People in the cities also to have to live with the consequences of the ideologies of the suburbs, who don't build affordable housing, don't allow shelters, don't want to provide the resources people need, and would rather just bus them into the city (And then loudly complain about how the city is a failed cesspit).
Somehow, it falls on the ~800,000 people of a city to solve all the social and economic problems of the ~4,000,000 metro area surrounding them.
I don't know about that. The sub-urbs don't produce the same kind of urban decay. The same pattern of drug use, dealers, and petty crime for small paydays resulting in the next high. You don't have the sub-urbs legalizing shop lifting up to 900$ so that you incentivize a permanent criminal class.
The sub urbs to a lesser degree and rural to a greater degree just don't have enough population density to support the same level of drug dealers and subsequent drug users. Not to say rural areas don't have drug consumption, it's just prescription drugs from a pill mill and liquor from a liquor store, not cocaine or crystal meth from a street dealer. There's not enough storefronts to steal from, and outside of cities you don't have legalized shoplifting up to a certain $ amount.

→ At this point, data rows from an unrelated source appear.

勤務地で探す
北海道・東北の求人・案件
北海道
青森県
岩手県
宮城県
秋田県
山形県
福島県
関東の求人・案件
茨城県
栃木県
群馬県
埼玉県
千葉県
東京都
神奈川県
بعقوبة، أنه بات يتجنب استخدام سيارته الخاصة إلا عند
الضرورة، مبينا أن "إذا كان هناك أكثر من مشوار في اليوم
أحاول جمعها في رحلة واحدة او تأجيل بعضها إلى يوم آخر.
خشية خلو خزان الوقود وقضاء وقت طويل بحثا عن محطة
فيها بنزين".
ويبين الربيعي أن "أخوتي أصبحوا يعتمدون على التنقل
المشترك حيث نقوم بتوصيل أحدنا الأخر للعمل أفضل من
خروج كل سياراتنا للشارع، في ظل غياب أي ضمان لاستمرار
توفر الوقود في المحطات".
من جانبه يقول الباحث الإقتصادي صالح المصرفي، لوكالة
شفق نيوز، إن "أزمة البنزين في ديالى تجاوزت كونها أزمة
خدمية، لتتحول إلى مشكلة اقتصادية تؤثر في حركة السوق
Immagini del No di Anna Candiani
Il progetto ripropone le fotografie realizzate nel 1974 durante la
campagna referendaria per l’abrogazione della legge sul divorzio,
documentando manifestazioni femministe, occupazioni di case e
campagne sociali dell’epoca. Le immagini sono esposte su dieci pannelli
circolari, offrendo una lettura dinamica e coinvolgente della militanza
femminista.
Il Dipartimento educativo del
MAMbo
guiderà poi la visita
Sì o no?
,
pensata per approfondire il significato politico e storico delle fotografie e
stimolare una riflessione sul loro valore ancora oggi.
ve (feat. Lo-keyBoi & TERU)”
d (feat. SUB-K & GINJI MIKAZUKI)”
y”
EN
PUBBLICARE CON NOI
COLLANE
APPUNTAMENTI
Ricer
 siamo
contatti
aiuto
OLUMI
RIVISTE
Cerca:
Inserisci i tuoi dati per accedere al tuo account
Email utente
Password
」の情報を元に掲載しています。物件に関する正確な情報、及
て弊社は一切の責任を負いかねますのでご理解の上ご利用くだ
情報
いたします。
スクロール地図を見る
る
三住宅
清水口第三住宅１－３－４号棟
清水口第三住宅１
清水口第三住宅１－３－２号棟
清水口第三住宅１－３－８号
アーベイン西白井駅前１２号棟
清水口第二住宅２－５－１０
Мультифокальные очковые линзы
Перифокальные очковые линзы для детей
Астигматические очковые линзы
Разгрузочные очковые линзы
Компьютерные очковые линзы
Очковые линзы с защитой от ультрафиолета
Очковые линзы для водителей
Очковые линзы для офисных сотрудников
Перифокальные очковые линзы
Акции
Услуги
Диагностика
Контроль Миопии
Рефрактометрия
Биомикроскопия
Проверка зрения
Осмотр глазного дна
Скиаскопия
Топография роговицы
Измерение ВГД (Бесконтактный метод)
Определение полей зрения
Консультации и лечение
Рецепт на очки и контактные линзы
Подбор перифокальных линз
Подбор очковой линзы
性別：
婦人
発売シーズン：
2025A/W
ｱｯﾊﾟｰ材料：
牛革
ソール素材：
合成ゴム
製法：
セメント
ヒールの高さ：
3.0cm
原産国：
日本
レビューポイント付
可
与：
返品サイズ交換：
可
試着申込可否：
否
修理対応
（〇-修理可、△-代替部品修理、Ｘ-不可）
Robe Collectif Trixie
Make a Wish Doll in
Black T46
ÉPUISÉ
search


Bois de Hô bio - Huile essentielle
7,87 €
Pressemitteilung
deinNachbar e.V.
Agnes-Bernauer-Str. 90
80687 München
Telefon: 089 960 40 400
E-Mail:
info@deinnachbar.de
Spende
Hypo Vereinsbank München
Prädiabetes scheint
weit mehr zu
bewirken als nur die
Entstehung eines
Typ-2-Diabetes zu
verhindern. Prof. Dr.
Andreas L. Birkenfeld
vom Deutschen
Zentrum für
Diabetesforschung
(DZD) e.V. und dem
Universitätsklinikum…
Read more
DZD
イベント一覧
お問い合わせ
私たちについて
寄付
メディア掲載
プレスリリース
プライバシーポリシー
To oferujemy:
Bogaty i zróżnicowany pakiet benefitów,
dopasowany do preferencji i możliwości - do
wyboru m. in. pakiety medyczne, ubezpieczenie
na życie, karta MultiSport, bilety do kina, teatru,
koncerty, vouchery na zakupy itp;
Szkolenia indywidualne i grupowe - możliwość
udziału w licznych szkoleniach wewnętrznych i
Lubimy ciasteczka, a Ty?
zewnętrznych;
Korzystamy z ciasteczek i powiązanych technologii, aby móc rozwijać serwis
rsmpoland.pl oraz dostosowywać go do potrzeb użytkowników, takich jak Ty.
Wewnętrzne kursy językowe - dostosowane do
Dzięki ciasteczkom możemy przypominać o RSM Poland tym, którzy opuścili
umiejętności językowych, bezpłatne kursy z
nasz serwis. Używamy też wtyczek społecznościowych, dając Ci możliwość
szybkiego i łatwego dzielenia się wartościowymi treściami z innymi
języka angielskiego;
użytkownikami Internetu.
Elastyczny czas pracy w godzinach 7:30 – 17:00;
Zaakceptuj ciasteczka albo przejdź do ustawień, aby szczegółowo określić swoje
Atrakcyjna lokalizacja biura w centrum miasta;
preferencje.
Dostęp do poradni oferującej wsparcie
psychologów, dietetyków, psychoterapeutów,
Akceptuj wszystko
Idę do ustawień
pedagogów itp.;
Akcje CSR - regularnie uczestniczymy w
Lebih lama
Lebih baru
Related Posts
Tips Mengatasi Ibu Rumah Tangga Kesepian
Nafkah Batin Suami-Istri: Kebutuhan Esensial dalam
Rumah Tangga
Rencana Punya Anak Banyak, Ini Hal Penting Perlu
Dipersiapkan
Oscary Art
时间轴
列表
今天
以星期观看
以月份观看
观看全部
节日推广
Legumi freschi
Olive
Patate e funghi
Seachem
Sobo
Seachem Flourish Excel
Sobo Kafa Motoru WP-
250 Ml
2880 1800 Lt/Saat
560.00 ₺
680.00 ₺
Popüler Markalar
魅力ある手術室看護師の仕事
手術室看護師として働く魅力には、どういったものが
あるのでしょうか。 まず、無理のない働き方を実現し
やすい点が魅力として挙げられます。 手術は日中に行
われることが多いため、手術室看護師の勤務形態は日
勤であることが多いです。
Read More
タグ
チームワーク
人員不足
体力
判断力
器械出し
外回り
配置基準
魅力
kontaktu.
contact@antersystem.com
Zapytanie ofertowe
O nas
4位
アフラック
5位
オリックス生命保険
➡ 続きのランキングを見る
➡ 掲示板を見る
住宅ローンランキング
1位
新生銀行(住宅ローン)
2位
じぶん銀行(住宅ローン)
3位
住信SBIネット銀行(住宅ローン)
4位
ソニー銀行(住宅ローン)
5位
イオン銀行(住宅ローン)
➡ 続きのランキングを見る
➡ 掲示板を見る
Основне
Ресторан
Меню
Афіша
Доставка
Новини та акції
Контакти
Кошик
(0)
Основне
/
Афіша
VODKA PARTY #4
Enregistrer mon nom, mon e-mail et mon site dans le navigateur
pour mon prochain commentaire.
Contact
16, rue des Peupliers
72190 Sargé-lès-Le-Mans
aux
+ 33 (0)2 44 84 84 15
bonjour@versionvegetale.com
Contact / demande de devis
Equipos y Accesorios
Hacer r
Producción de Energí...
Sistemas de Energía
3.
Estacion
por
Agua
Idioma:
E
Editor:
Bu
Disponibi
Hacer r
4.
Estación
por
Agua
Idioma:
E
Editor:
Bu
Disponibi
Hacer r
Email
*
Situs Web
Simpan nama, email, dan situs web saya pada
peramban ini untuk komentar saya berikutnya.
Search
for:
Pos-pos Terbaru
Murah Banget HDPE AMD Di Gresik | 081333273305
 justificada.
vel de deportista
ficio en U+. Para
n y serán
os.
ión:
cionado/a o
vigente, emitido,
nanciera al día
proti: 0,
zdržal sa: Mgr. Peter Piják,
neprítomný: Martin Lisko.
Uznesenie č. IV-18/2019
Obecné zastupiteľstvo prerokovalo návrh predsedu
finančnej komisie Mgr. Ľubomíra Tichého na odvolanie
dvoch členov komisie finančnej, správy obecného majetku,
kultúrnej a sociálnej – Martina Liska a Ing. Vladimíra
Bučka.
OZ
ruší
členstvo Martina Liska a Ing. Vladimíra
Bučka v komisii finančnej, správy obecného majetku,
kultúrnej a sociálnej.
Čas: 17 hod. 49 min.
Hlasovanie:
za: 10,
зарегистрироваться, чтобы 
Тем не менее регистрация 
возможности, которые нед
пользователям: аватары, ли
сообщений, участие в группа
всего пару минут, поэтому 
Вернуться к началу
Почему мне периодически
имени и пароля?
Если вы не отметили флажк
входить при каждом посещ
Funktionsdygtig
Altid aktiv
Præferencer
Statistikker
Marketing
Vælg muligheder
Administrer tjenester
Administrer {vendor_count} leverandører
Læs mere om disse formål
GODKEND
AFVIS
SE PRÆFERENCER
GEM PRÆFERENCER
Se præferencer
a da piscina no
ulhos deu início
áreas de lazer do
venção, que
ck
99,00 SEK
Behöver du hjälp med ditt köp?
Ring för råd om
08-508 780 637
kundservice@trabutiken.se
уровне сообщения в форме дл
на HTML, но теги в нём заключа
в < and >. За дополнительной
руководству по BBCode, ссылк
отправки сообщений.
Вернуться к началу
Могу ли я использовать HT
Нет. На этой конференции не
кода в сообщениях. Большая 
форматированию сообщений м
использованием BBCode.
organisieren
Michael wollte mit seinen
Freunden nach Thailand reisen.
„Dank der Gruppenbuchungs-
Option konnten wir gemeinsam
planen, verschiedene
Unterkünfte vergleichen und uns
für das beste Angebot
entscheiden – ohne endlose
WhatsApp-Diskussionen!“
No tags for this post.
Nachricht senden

And yes, it is expensive to buy rural or sub-urban property, but it is still less expensive than Urban property, and rents are cheaper in the sub-urbs, while many rural jobs offer room and board to workers. Meaning if they get a job they will not be homeless and be able to save money.
Somehow, it falls on the ~800,000 people of a city to solve all the social and economic problems of the ~4,000,000 metro area surrounding them.